### WHAT THIS TASK INVOLVES
Without copying any picture, return all lines below exactly.

Stored data entries
·····
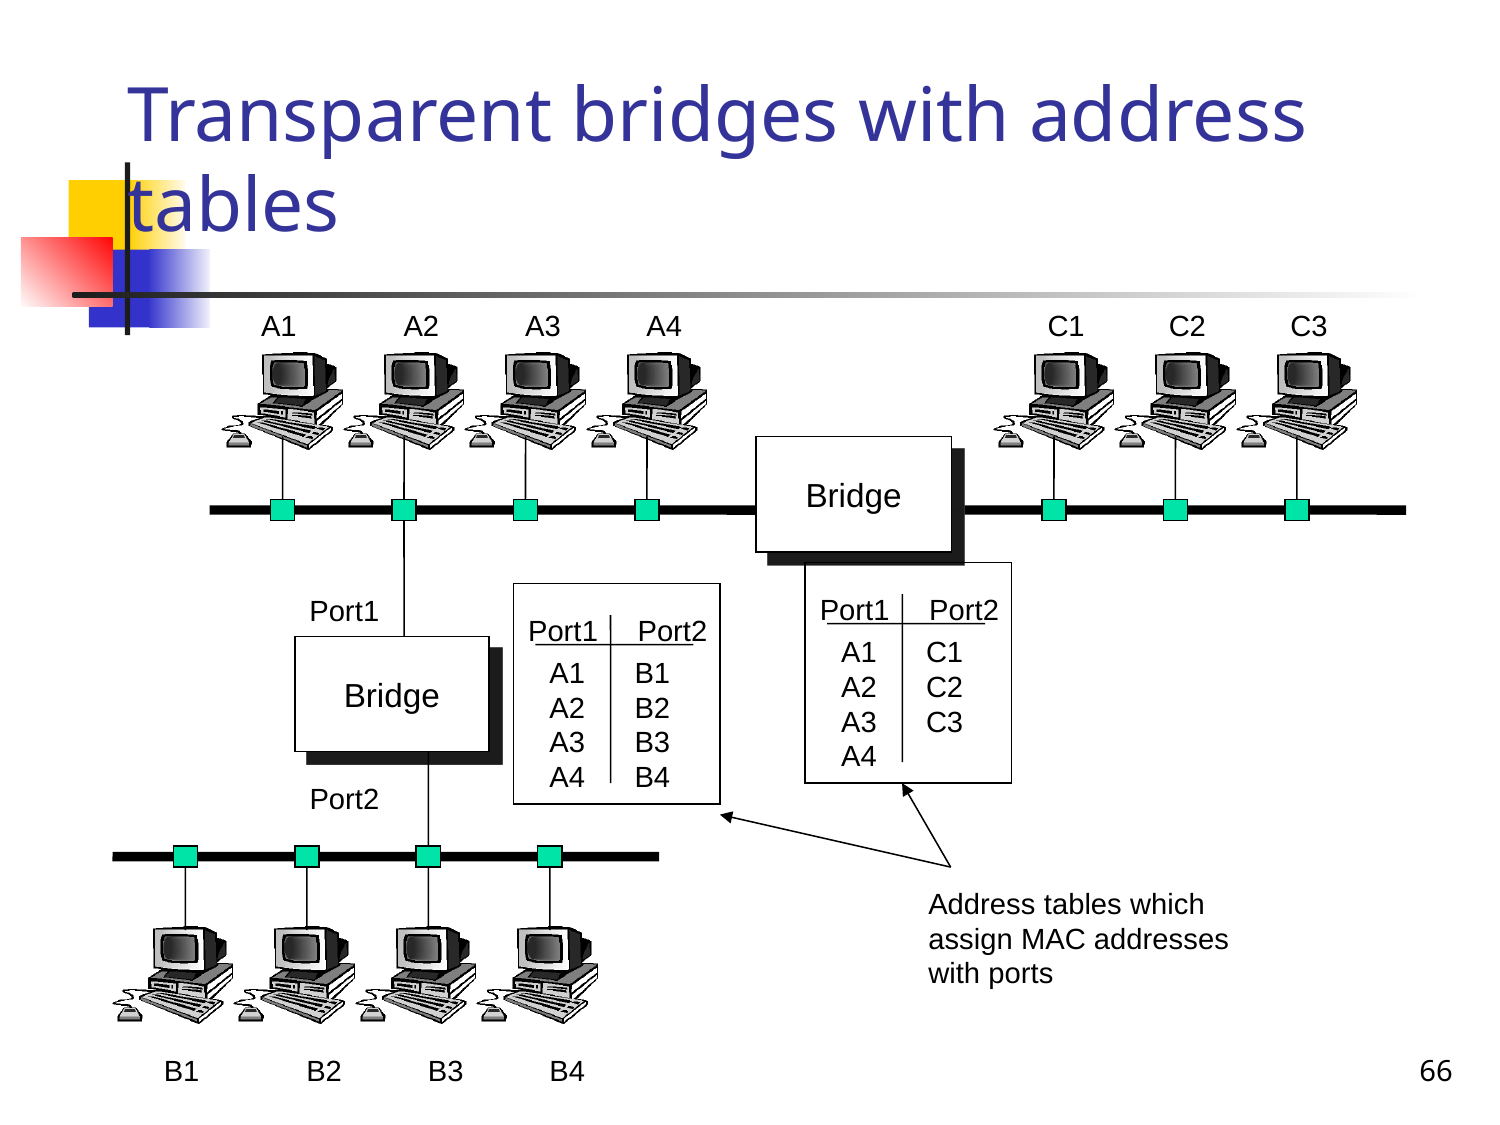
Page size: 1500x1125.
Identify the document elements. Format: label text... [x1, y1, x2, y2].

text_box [112, 299, 1407, 1096]
slide_number 66 [1409, 1023, 1468, 1100]
text_box Transparent bridges with address tables [112, 62, 1388, 250]
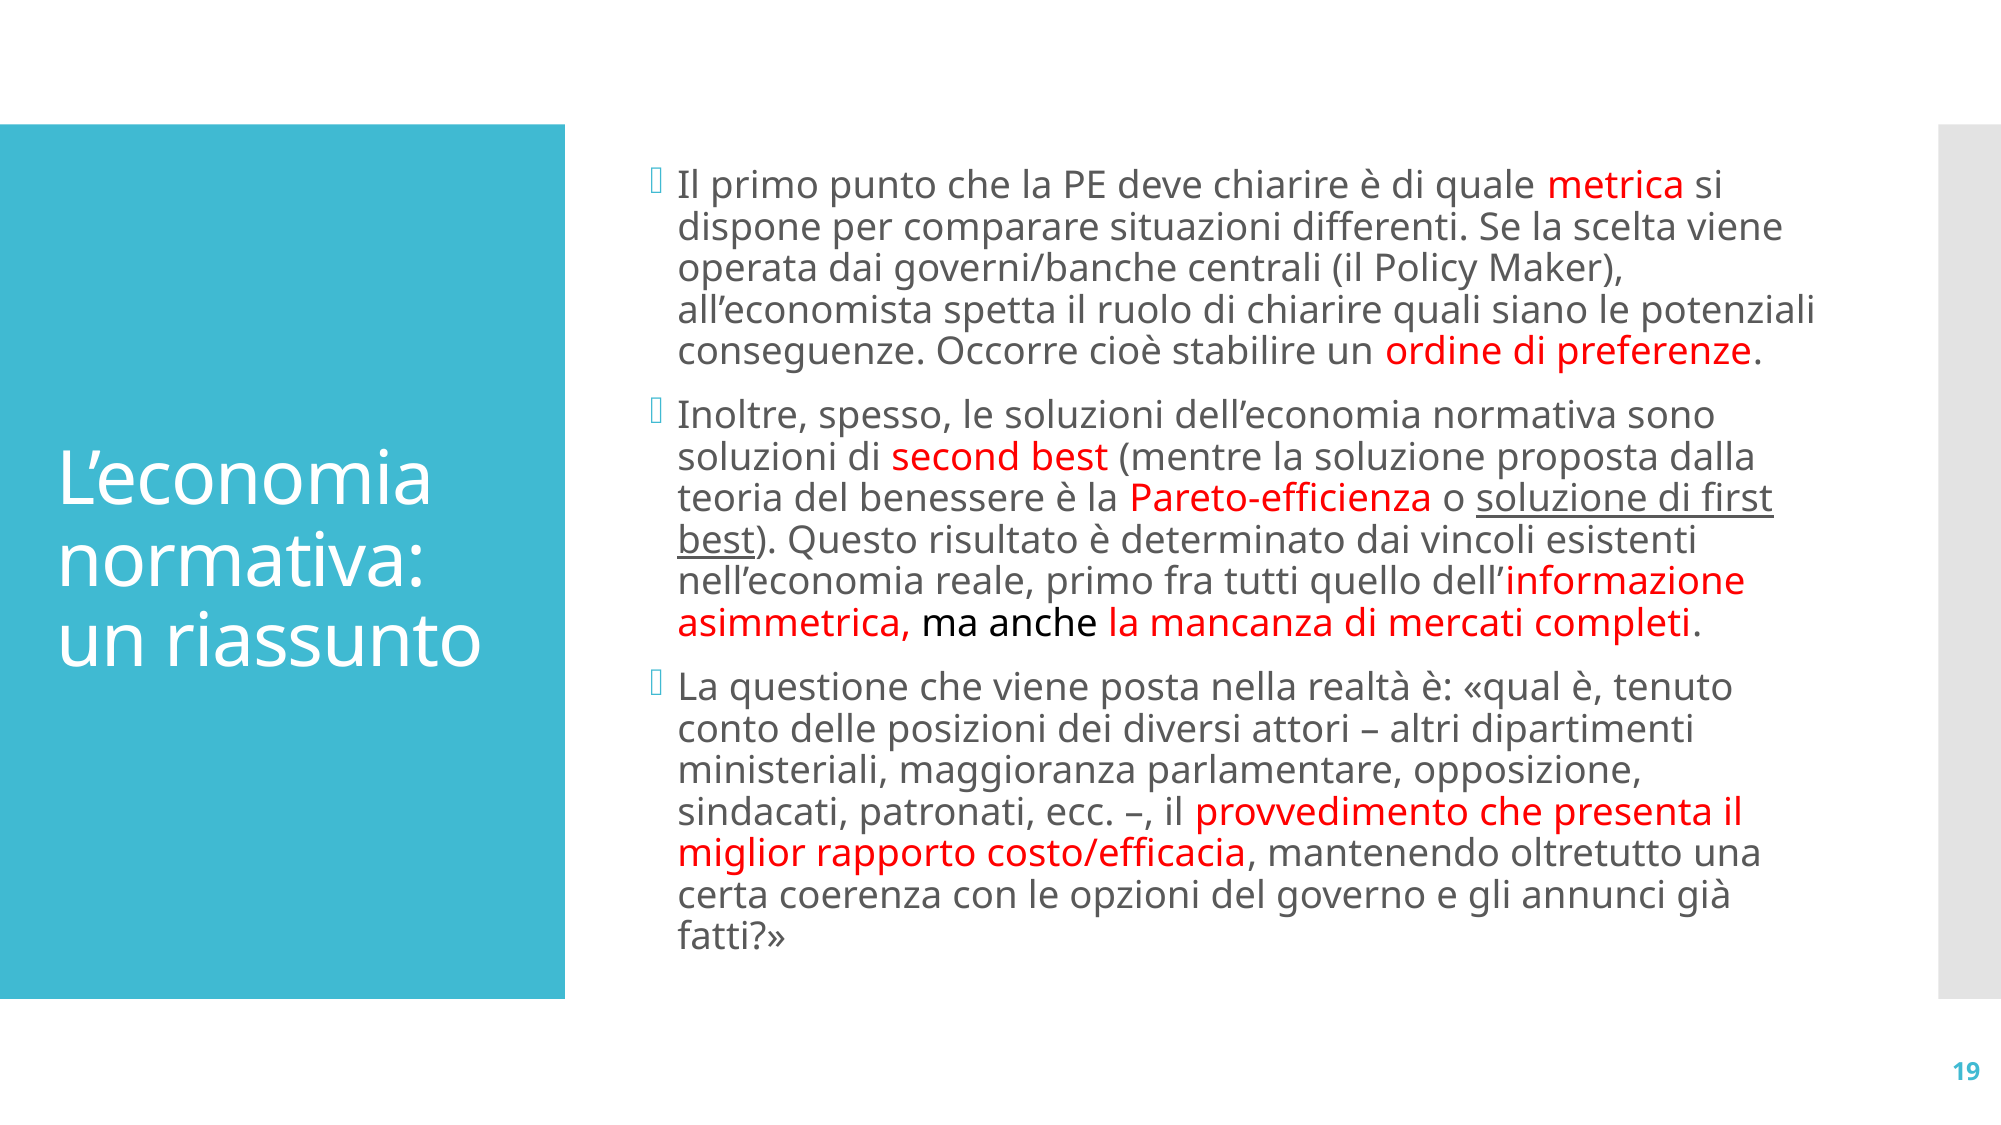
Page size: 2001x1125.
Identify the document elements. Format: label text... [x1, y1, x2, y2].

list Il primo punto che la PE deve chiarire è di quale metrica si dispone per comparare situazioni differenti. Se la scelta viene operata dai governi/banche centrali (il Policy Maker), all’economista spetta il ruolo di chiarire quali siano le potenziali conseguenze. Occorre cioè stabilire un ordine di preferenze. Inoltre, spesso, le soluzioni dell’economia normativa sono soluzioni di second best (mentre la soluzione proposta dalla teoria del benessere è la Pareto-efficienza o soluzione di first best). Questo risultato è determinato dai vincoli esistenti nell’economia reale, primo fra tutti quello dell’informazione asimmetrica, ma anche la mancanza di mercati completi. La questione che viene posta nella realtà è: «qual è, tenuto conto delle posizioni dei diversi attori – altri dipartimenti ministeriali, maggioranza parlamentare, opposizione, sindacati, patronati, ecc. –, il provvedimento che presenta il miglior rapporto costo/efficacia, mantenendo oltretutto una certa coerenza con le opzioni del governo e gli annunci già fatti?» [634, 141, 1835, 982]
title L’economia normativa: un riassunto [41, 184, 525, 940]
slide_number 19 [1744, 1042, 1996, 1103]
·····
### WRITTEN RESPONSE
Page size: 1500x1125.
Identify the document elements. Format: label text... [x1, y1, x2, y2].

text_box [112, 299, 1407, 1096]
slide_number 66 [1409, 1023, 1468, 1100]
text_box Transparent bridges with address tables [112, 62, 1388, 250]
Page size: 2001x1125.
Identify the document elements. Format: label text... [x1, y1, x2, y2].

list Il primo punto che la PE deve chiarire è di quale metrica si dispone per comparare situazioni differenti. Se la scelta viene operata dai governi/banche centrali (il Policy Maker), all’economista spetta il ruolo di chiarire quali siano le potenziali conseguenze. Occorre cioè stabilire un ordine di preferenze. Inoltre, spesso, le soluzioni dell’economia normativa sono soluzioni di second best (mentre la soluzione proposta dalla teoria del benessere è la Pareto-efficienza o soluzione di first best). Questo risultato è determinato dai vincoli esistenti nell’economia reale, primo fra tutti quello dell’informazione asimmetrica, ma anche la mancanza di mercati completi. La questione che viene posta nella realtà è: «qual è, tenuto conto delle posizioni dei diversi attori – altri dipartimenti ministeriali, maggioranza parlamentare, opposizione, sindacati, patronati, ecc. –, il provvedimento che presenta il miglior rapporto costo/efficacia, mantenendo oltretutto una certa coerenza con le opzioni del governo e gli annunci già fatti?» [634, 141, 1835, 982]
title L’economia normativa: un riassunto [41, 184, 525, 940]
slide_number 19 [1744, 1042, 1996, 1103]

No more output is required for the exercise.